Process for expansion and division of heart cells identified
Researchers at the Gladstone Institute of Cardiovascular Disease (GICD) and the University of California, San Francisco have unraveled a complex signaling process that reveals how different types of cells interact to create a heart.
It has long been known that heart muscle cells (cardiomyocytes) actively divide and expand in the embryo, but after birth this proliferative capacity is permanently lost. How this transition occurs has not been known.
In the current issue of the journal Developmental Cell, the scientists show that the secret to this switch lies in the cells that surround the muscle cells, known as fibroblasts, which send signals that tell cardiomyocytes to divide or get bigger in size. Manipulation of these signals may be able to induce cardiomyocytes to divide again for regenerative purposes after heart attacks.
Cells exist in a three-dimensional matrix with other cells. Reciprocal signaling between the neighboring cells, along with internally generated factors and signals, insure that the tissues attain the correct shape, size, and function. In heart development, prior to birth (embryogenesis) heart cells (cardiomyocytes) proliferate and develop into different parts of the heart. After birth, the cells no longer proliferate. Although they continue to grow, the inability to proliferate renders the heart unable to regenerate cells after they have been damaged as occurs in heart attacks. It has been suggested that cardiac fibroblasts, which are cells that surround the muscle cells and make up over half of the heart cells, might be important in embryogenesis, but little is known about their development and roles in the embryonic heart.

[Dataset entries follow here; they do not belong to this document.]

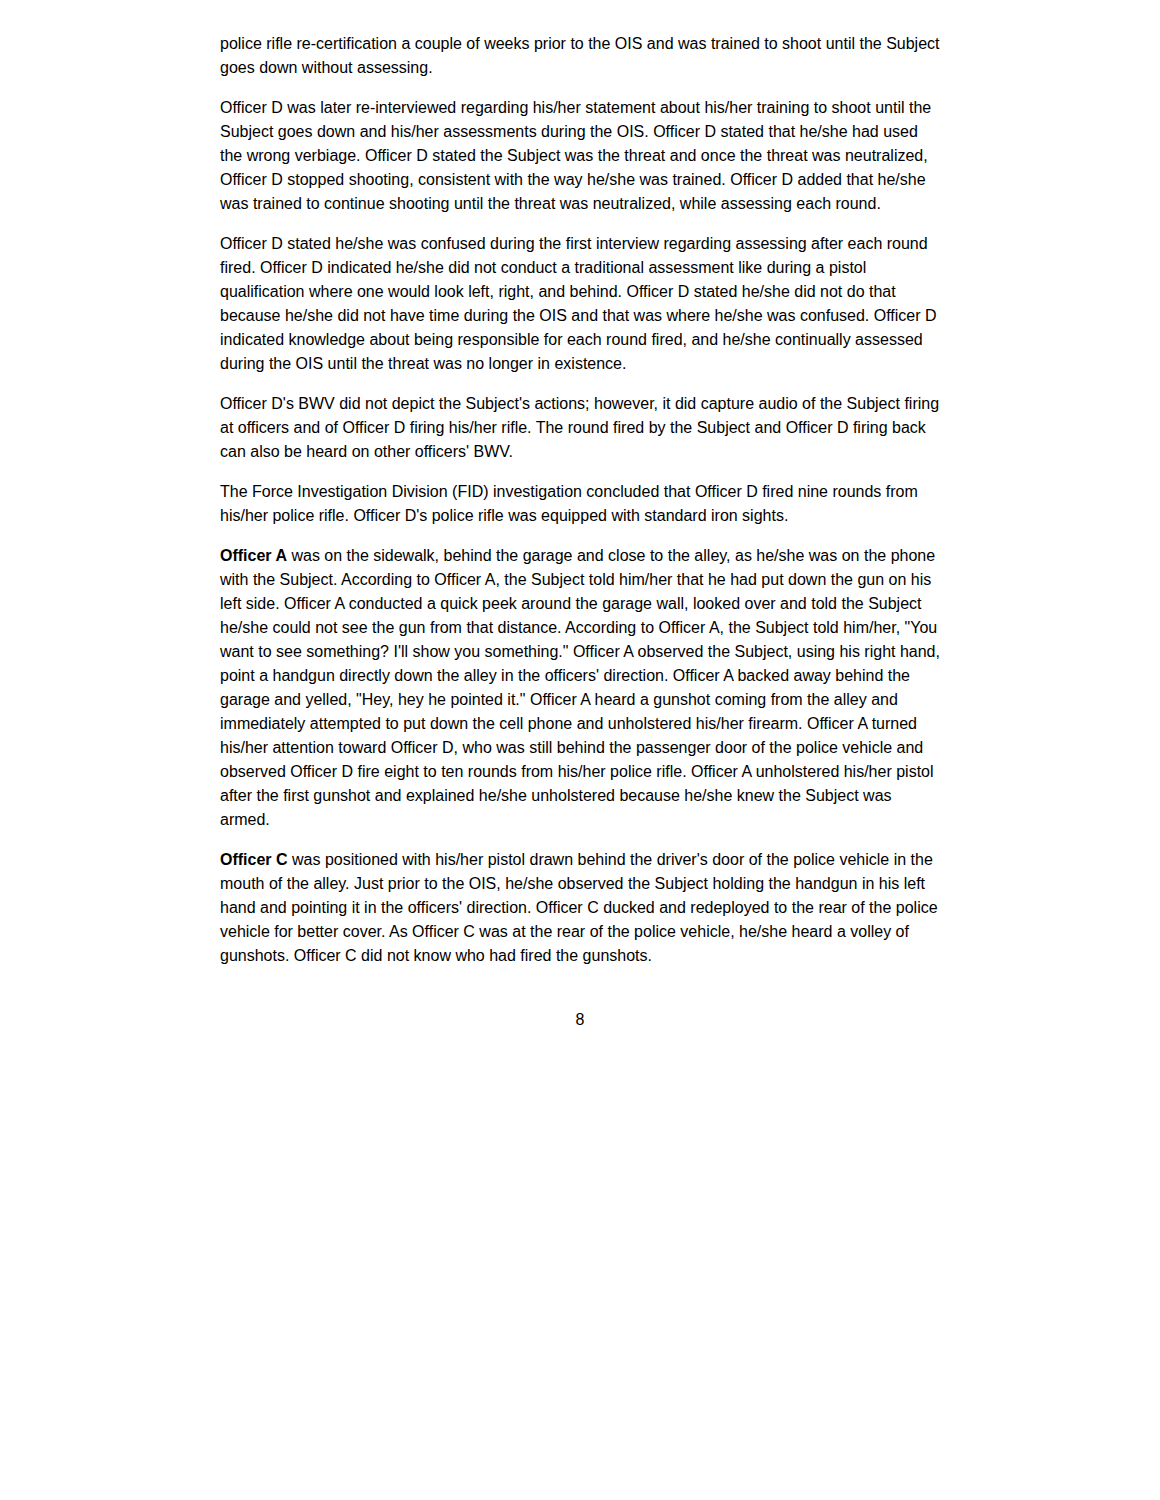police rifle re-certification a couple of weeks prior to the OIS and was trained to shoot until the Subject goes down without assessing.
Officer D was later re-interviewed regarding his/her statement about his/her training to shoot until the Subject goes down and his/her assessments during the OIS. Officer D stated that he/she had used the wrong verbiage. Officer D stated the Subject was the threat and once the threat was neutralized, Officer D stopped shooting, consistent with the way he/she was trained. Officer D added that he/she was trained to continue shooting until the threat was neutralized, while assessing each round.
Officer D stated he/she was confused during the first interview regarding assessing after each round fired. Officer D indicated he/she did not conduct a traditional assessment like during a pistol qualification where one would look left, right, and behind. Officer D stated he/she did not do that because he/she did not have time during the OIS and that was where he/she was confused. Officer D indicated knowledge about being responsible for each round fired, and he/she continually assessed during the OIS until the threat was no longer in existence.
Officer D's BWV did not depict the Subject's actions; however, it did capture audio of the Subject firing at officers and of Officer D firing his/her rifle. The round fired by the Subject and Officer D firing back can also be heard on other officers' BWV.
The Force Investigation Division (FID) investigation concluded that Officer D fired nine rounds from his/her police rifle. Officer D's police rifle was equipped with standard iron sights.
Officer A was on the sidewalk, behind the garage and close to the alley, as he/she was on the phone with the Subject. According to Officer A, the Subject told him/her that he had put down the gun on his left side. Officer A conducted a quick peek around the garage wall, looked over and told the Subject he/she could not see the gun from that distance. According to Officer A, the Subject told him/her, "You want to see something? I'll show you something." Officer A observed the Subject, using his right hand, point a handgun directly down the alley in the officers' direction. Officer A backed away behind the garage and yelled, "Hey, hey he pointed it." Officer A heard a gunshot coming from the alley and immediately attempted to put down the cell phone and unholstered his/her firearm. Officer A turned his/her attention toward Officer D, who was still behind the passenger door of the police vehicle and observed Officer D fire eight to ten rounds from his/her police rifle. Officer A unholstered his/her pistol after the first gunshot and explained he/she unholstered because he/she knew the Subject was armed.
Officer C was positioned with his/her pistol drawn behind the driver's door of the police vehicle in the mouth of the alley. Just prior to the OIS, he/she observed the Subject holding the handgun in his left hand and pointing it in the officers' direction. Officer C ducked and redeployed to the rear of the police vehicle for better cover. As Officer C was at the rear of the police vehicle, he/she heard a volley of gunshots. Officer C did not know who had fired the gunshots.
8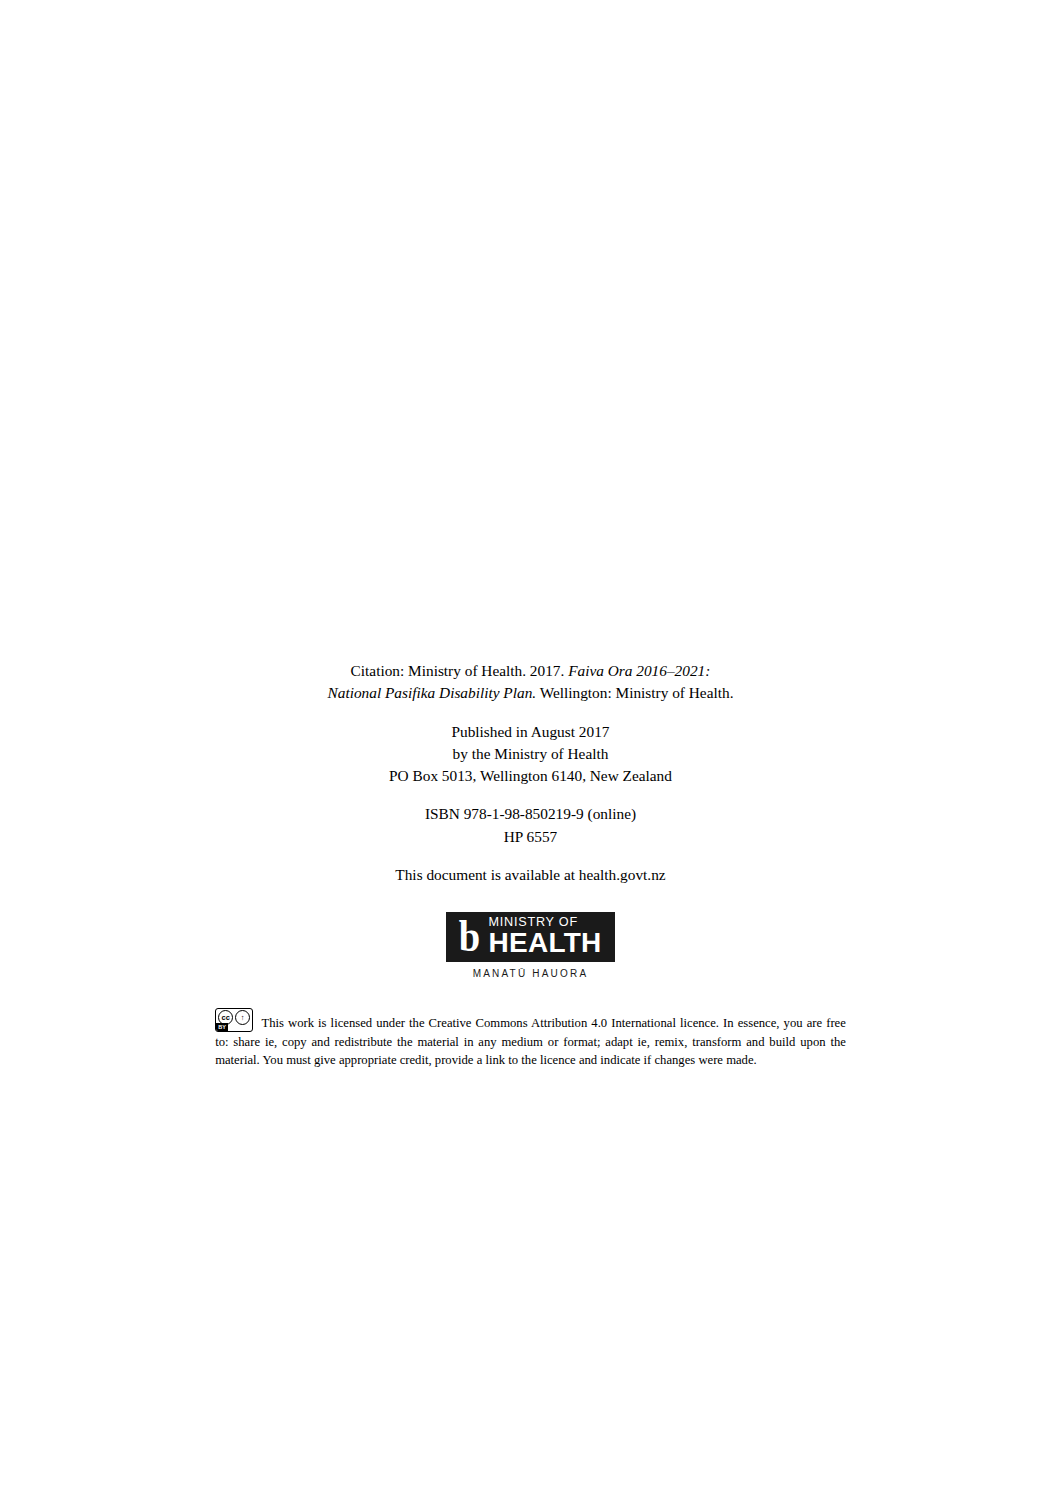Citation: Ministry of Health. 2017. Faiva Ora 2016–2021:
National Pasifika Disability Plan. Wellington: Ministry of Health.
Published in August 2017
by the Ministry of Health
PO Box 5013, Wellington 6140, New Zealand
ISBN 978-1-98-850219-9 (online)
HP 6557
This document is available at health.govt.nz
b Ministry of Health
Manatū Hauora
cc ↑ BY This work is licensed under the Creative Commons Attribution 4.0 International licence. In essence, you are free to: share ie, copy and redistribute the material in any medium or format; adapt ie, remix, transform and build upon the material. You must give appropriate credit, provide a link to the licence and indicate if changes were made.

“We've always suspected that different cell types are involved in determining how a heart is built,” said GICD Director and senior author Deepak Srivastava, MD. “Our research showed that the signals from cardiac fibroblasts contribute to the different responses of cardiomyocytes.”
To replicate the cell interactions in the developing heart, the scientists developed a novel method of growing two distinct cell types together. By observing the cells in this system, they found that the embryonic cardiac fibroblasts promoted cell division by the cardiomyocytes more efficiently than adult cardiac fibroblasts. Furthermore, they found that fibronectin, collagen and a heparin-binding EGF-like growth factor are secreted specifically by the embryonic cardiac fibroblasts as signals to promote this cell division. These molecules act through another signaling molecule called b1 integrin, found on the surface of cardiomyocytes. The team confirmed their observations in mutant mice that lacked b1 integrin. The mutant mice had fewer myocardial cells and disruptions of the muscle integrity that eventually led to prenatal death.
“We found a major difference in the function of embryonic and adult cardiac fibroblasts. Embryonic cardiac fibroblasts promote myocyte proliferation, while adult fibroblasts promote myocyte hypertrophy,” said Masaki Ieda, MD, PhD, Gladstone postdoctoral fellow and lead author on the study. “We are now trying to make adult cardiac fibroblasts more like their embryonic counterparts to induce cardiomyocyte proliferation in the adult.”
“Fibroblasts are also abundant and integrally involved in many other tissues, including skin, breast, lung and some cancers. Our results may be relevant to the broader understanding of tissue development, function, and disease,” said Dr. Srivastava.